New Caledonia readies for election

Six months after New Caledonia voted against independence from France, this weekend's provincial elections will offer a new opportunity to test the same question.

Politics in New Caledonia continue to be defined as an overarching contest between those for and those against independence and not as a battle between the left and right.

While previous elections always resulted in a Congress, and then a government, dominated by the pro-French camp, this year may see the balance tilt.

For this to happen, the anti-independence camp would have to lose three or more seats in the 54-strong Congress.

The anti-independence side fears this could happen, the pro-independence side hopes it will.

The decision rests with the officially 169,635 registered voters wooed by no fewer than 25 lists of candidates.

The Noumea Accord, which is the decolonisation roadmap agreed to in 1998, keeps guiding the institutional process for the next few years.

This means that New Caledonia's parliament, or Congress, as well as the collegial 11-member government must emanate from the three assemblies chosen in the three provinces.

The Northern Province and the Loyalty Islands Province have assemblies with 22 and 14 seats respectively.

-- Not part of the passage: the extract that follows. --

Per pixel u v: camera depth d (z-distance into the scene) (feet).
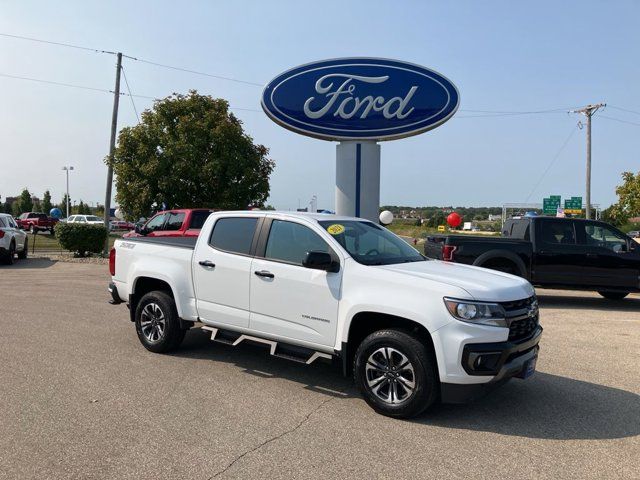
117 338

Both provinces, with their large Kanak majorities, are bastions of the pro-independence politicians.

In the dominant Southern Province, centred on Noumea with its strongly anti-independence population, the assembly has 40 members.

Out of these three assemblies, 54 members are drawn to form the Congress which is chosen for a five-year period.

The referendum in November, which saw just under 57 percent opt for the status-quo, was decided by voters who had to have lived there since 1998.

The roll was restricted and inscribed in the French constitution to counter the effects of migration from France which has turned the indigenous Kanaks into a minority.

The provincial elections have a similarly restricted roll, leaving off an estimated 40,000 people although they may have been living there for years.

Associations and campaigns since last November to loosen the voting restrictions have been rebuffed by the pro-independence side which insists on following the process to the letter.